Setze den unten stehenden Text über Paul Austers Roman „Unsichtbar“ im Anschluss an seinen letzten Satz fort.

## Bereitgestellter Text
======
Roman "Unsichtbar": Paul Auster übt sich im literarischen Versteckspiel
Paul Auster ist ein Meister darin, die unvorhersehbaren Wirkungen von Kunst mit den ebenso unvorhersehbaren Lebensgeschichten seiner Romanhelden zu verquicken. So auch in seinem Roman "Unsichtbar".
Eine Schlüsselszene, wie sie typisch für den Helden eines Paul-Auster-Romans ist. Der 20-jährige Literaturstudent Adam Walker sieht einen Film und irgendeine vom Rest der Welt ignorierte Kleinigkeit bringt die Existenz ins Wanken – in „Unsichtbar“, dem neuen Auster-Roman, ist es eine Szene aus Carl Theodor Dreyers Klassiker „Das Wort“, die die Vergangenheit und die Zukunft von Walker überstrahlt: „Die Bäuerin, die bei der Geburt ihres Kindes gestorben ist, liegt in einem offenen Sarg, neben ihr sitzt ihr Mann und weint. Der wahnsinnige Bruder, der sich für eine Reinkarnation Christi hält … gebietet ihr, hebe dich aus deinem Sarg und kehre in die Welt der Lebenden zurück … Die Frau öffnet die Augen, und Sekunden später richtet sie sich auf … und du klammerst dich an den Arm deiner Schwester und brichst in Tränen aus.“
In der Kunst, die unvorhersehbaren Wirkungen von Kunst mit den ebenso unvorhersehbaren Lebensgeschichten seiner Romanhelden zu verquicken, ist Paul Auster ein Meister. Seine Figuren selbst wiederum sind Revenants eines die Arsenale der Kunst- und Literaturgeschichte durchstreifenden Erzählers, sie sind geboren in der Begegnung mit der Schrift.
======
## Vorliegende Auflistung
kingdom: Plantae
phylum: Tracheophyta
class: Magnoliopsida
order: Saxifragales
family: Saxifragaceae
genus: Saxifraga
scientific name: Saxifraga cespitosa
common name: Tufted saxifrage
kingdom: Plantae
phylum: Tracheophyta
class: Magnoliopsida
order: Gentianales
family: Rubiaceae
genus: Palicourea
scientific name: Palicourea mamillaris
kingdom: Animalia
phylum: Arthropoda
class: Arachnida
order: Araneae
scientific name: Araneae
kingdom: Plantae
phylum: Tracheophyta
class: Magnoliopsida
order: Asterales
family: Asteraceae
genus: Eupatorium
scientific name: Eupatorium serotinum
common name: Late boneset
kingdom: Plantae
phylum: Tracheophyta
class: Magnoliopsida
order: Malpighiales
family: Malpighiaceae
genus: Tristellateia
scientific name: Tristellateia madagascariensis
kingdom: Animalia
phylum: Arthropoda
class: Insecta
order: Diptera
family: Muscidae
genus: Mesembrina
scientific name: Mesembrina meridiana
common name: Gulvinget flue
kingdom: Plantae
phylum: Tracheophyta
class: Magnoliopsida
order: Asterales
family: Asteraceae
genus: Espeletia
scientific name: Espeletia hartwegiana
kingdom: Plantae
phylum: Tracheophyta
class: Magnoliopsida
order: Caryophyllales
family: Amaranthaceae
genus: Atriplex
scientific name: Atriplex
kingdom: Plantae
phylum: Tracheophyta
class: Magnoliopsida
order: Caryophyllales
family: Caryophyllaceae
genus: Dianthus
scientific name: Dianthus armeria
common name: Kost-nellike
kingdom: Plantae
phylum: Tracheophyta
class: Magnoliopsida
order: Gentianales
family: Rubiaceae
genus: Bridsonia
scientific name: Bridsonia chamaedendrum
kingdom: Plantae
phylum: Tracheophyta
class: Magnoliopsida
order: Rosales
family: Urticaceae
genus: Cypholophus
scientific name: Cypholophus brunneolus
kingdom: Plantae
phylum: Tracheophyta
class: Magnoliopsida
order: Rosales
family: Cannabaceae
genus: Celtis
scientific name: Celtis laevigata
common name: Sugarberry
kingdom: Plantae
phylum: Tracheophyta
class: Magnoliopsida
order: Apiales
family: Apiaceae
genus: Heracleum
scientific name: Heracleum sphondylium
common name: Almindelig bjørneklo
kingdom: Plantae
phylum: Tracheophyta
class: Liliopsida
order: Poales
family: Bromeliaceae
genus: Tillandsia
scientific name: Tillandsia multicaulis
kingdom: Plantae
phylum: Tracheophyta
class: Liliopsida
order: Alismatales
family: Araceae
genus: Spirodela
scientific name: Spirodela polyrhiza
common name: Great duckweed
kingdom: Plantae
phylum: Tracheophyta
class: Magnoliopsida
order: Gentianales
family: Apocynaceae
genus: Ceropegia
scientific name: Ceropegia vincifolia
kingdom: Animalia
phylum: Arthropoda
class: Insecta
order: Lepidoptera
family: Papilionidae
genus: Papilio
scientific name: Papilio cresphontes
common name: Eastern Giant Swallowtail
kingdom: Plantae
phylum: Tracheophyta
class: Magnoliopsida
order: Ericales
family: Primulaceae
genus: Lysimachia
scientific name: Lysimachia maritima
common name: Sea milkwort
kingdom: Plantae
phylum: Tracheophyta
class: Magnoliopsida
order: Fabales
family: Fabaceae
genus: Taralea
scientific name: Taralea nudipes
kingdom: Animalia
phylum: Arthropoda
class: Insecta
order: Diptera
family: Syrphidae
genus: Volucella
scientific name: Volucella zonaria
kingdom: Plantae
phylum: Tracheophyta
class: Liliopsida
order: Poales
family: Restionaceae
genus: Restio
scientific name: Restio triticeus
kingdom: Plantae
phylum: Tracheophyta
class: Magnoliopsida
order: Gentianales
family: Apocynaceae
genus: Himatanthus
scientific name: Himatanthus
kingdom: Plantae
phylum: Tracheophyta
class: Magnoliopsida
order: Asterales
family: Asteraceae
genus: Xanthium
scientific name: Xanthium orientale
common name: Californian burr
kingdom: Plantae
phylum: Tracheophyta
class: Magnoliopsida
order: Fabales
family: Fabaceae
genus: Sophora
======
## Antwort zur Übung
„Unsichtbar“ konfrontiert uns mit jenem finsteren Rudolf Born, Walkers Gegenspieler, dessen Name eine Reminiszenz an Bertrand de Born ist, den provenzalischen Troubadour des 12. Jahrhunderts. Der habe, werden wir aufgeklärt, mit Vorliebe Kriegslieder angestimmt und ist in Dantes Inferno dazu verdammt, seinen eigenen, ihm abgeschlagenen Kopf neben sich herzutragen, weil er seinen König zum Vatermord angestiftet hat.
Austers Rudolf Born, deutsch-französischer Schweizer mit französischem Pass, ist Professor für Politik und internationale Beziehungen, aber dies scheint nur der Deckmantel für dubiosere Tätigkeiten im Schatten des Kalten Kriegs zu sein: Doppelagententum, Folterungen, Mord. Letzteres wissen wir aus der nachgelassenen Lebensgeschichte Adam Walkers, alles andere bleibt Mutmaßung. Der Name Rudolf mit seiner sinistren Anfangssilbe macht uns die Figur auch nicht sympathischer, unwillkürlich erinnert dieser Kardinalzyniker an Nazi-Größen, und mit seinem Rassismus und Antisemitismus wirkt seine Ideologie wie aus den letzten Trieben des „Lebensborn“ gezüchtet. Was Auster nicht erwähnt, ist die Parallele von Borns Initialen mit denen von Roland Barthes: Just im Schicksalsjahr von Adam Walker, 1967, erschien Barthes’ Essay „Der Tod des Autors“, und zwar auf Englisch, im avantgardistischen „Aspen Magazine“. Ist hier der Text klüger als sein Autor oder handelt es sich um einen besonders trickreichen Schachzug des literarischen Versteckspielers Paul Auster? Dann wäre dies, mit einem Wort, austeresk.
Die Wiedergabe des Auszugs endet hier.